Task goal | Write out the part of the massacre text between "During the 37-mile" and "protection of witnesses.", inclusive.

Document text |
During the 37-mile (60 km) journey from Kasika to Kilungutwe, passing through Kalama on August 23 and 24, over 1,000 civilians, including men, women, children, and the elderly, were brutally massacred, as reported by the United Nations Mapping Report. The exact extent of the destruction of houses and other infrastructure could not be verified due to poor security conditions and uncertainty regarding the protection of witnesses.

== Aftermath ==
The aftermath of the massacre reverberated throughout the nation, evoking thoroughgoing shock and disgust among the Congolese population, as well as garnering condemnation from prominent opposition politicians. The massacre was widely condemned by internationally recognized human rights organizations such as the United Nations, Amnesty International, and Human Rights Watch. Kofi Annan expressed deep concern for the victims and pledged ongoing support for regional initiatives aimed at facilitating a ceasefire, withdrawing foreign troops, and fostering democratic peace in the country. He also expressed regret that the findings of the massacre investigation had not yet been made public. In response to the crisis, Laurent-Désiré Kabila ordered the complete evacuation of the rebels as a precondition for a ceasefire.

Different perspectives emerged regarding the involvement of foreign troops. President Robert Mugabe of Zimbabwe claimed that Zimbabwean and Angolan troops were deployed to support Kabila's regime under the auspices of the Southern African Development Community (SADC). However, Nelson Mandela disagreed with Mugabe's decision, asserting that Mugabe had no authority to deploy troops under the SADC umbrella. Mandela advocated for a peaceful resolution to the conflict.

Kabila's government attributed blame to the Rwandan government and declared its unwillingness to participate in ceasefire talks until Rwandan and Ugandan troops were withdrawn from the DRC. Andre Kapanga, the DRC's ambassador to the United Nations, emphasized the importance of troop withdrawal as a prerequisite for meaningful dialogue on a ceasefire.

It was a dark night which changed the history of our land and our people. We lost our hope upon seeing the ‘Mwami’ (traditional leader) killed together with the members of the royal court. Nothing like that happened before in our tribe. The heart of the land was grieved. That night the Banyamulenge soldiers became our number one enemies…. With the passing of time, we have learned to forget. But we still wait to see if some representatives of Banyamulenge will come one day to ask forgiveness to the members of our tribe who are willing to forgive them.
— Kakozi Milenge, the survivor of the massacre, May 27, 2010

The United States, through the U.S. State Department, expressed its support for the Southern African Development Community's efforts to resolve the crisis in the DRC. The United States aligned itself with the regional initiative, endorsing the endeavor to bring an end to the conflict.

=== Nyindu community ===
The massacre deeply impacted the Nyindu community, leaving them overwhelmed by grief and trauma as they grappled with the loss of their loved ones and the devastation inflicted upon their homes. The Nyindu community initiated legal proceedings to hold the perpetrators accountable for their crimes. They urged the Congolese authorities to confront the root causes that fueled such violence.

The community also forged partnerships with local and international advocacy groups to establish support networks, counseling services, and empowerment initiatives to provide assistance to survivors and assist them in rebuilding their shattered lives.

Information provided |
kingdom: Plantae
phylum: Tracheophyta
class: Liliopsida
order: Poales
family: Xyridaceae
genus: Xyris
==
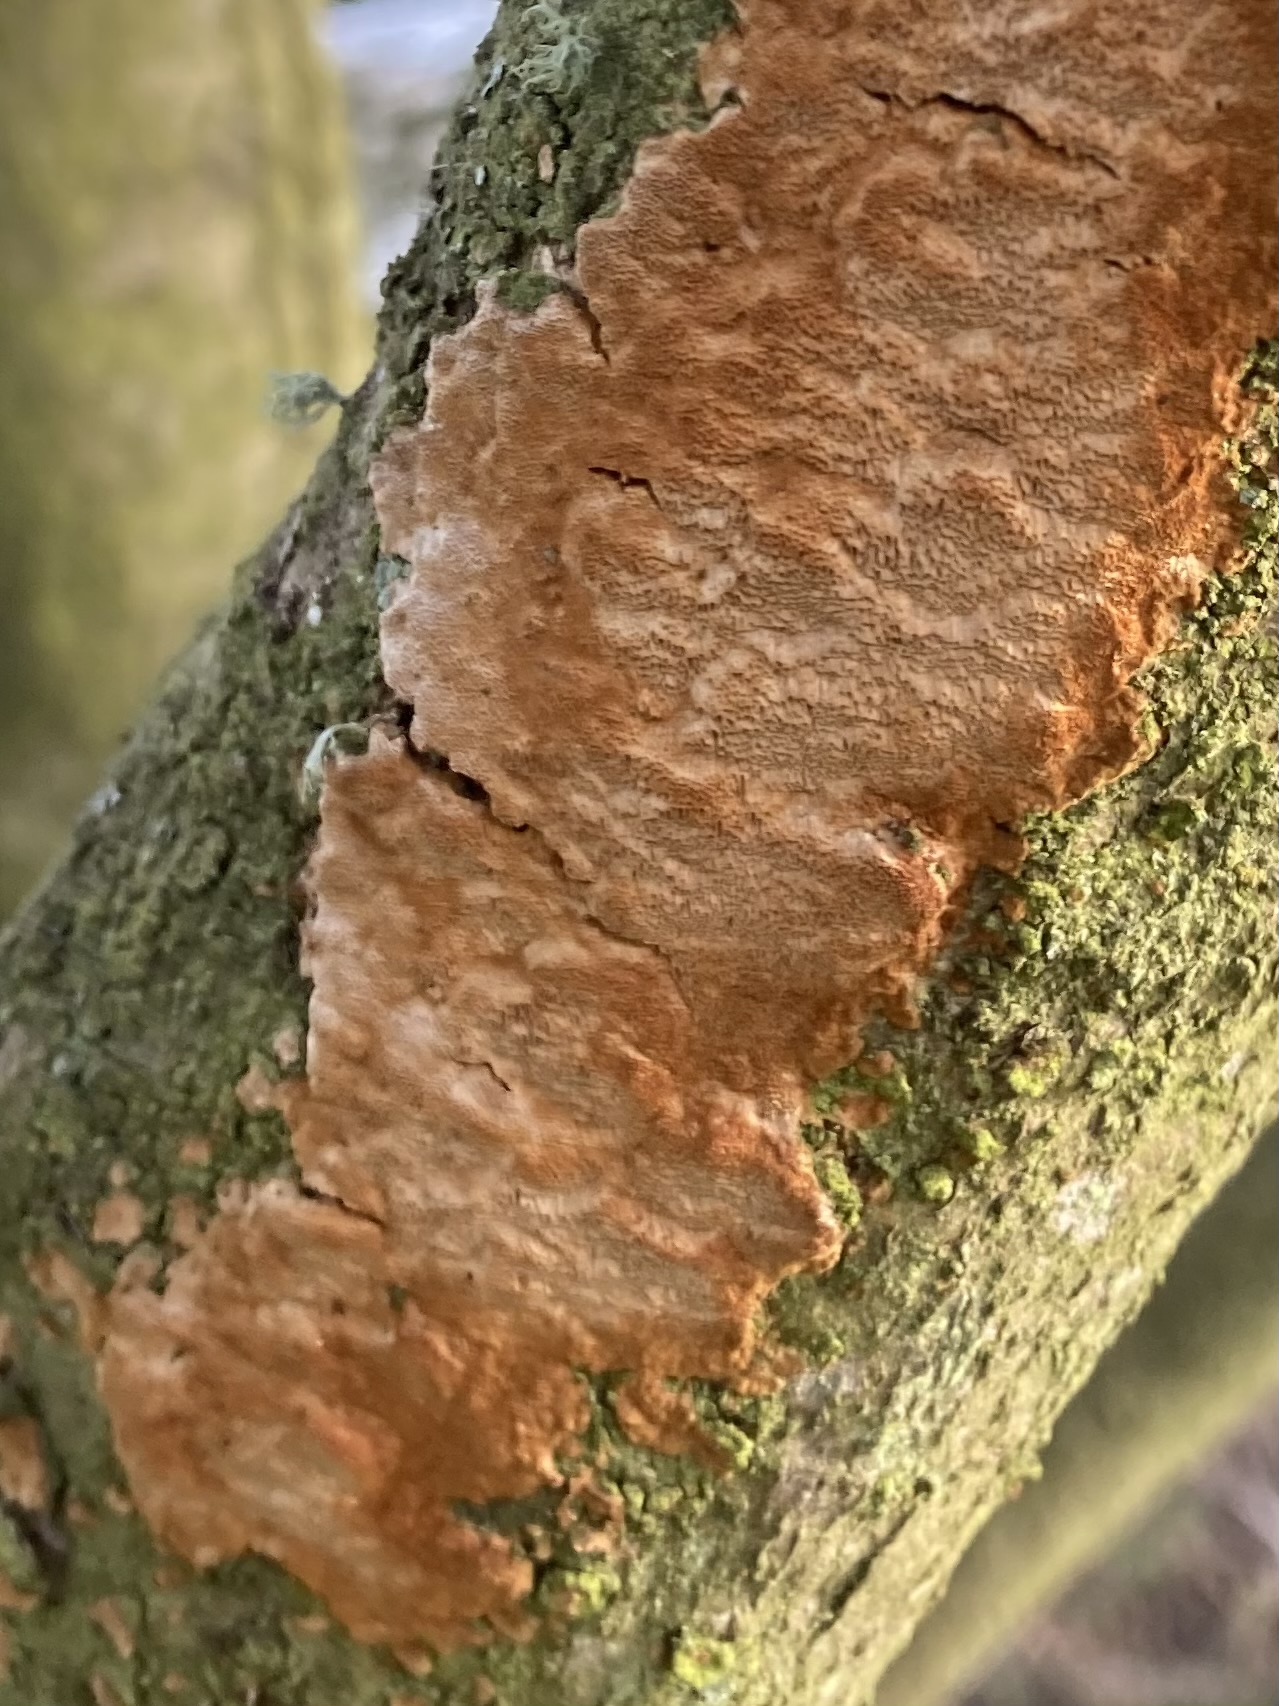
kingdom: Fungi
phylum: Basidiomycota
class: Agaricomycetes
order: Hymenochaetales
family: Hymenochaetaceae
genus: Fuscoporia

Response area |
During the 37-mile (60 km) journey from Kasika to Kilungutwe, passing through Kalama on August 23 and 24, over 1,000 civilians, including men, women, children, and the elderly, were brutally massacred, as reported by the United Nations Mapping Report. The exact extent of the destruction of houses and other infrastructure could not be verified due to poor security conditions and uncertainty regarding the protection of witnesses.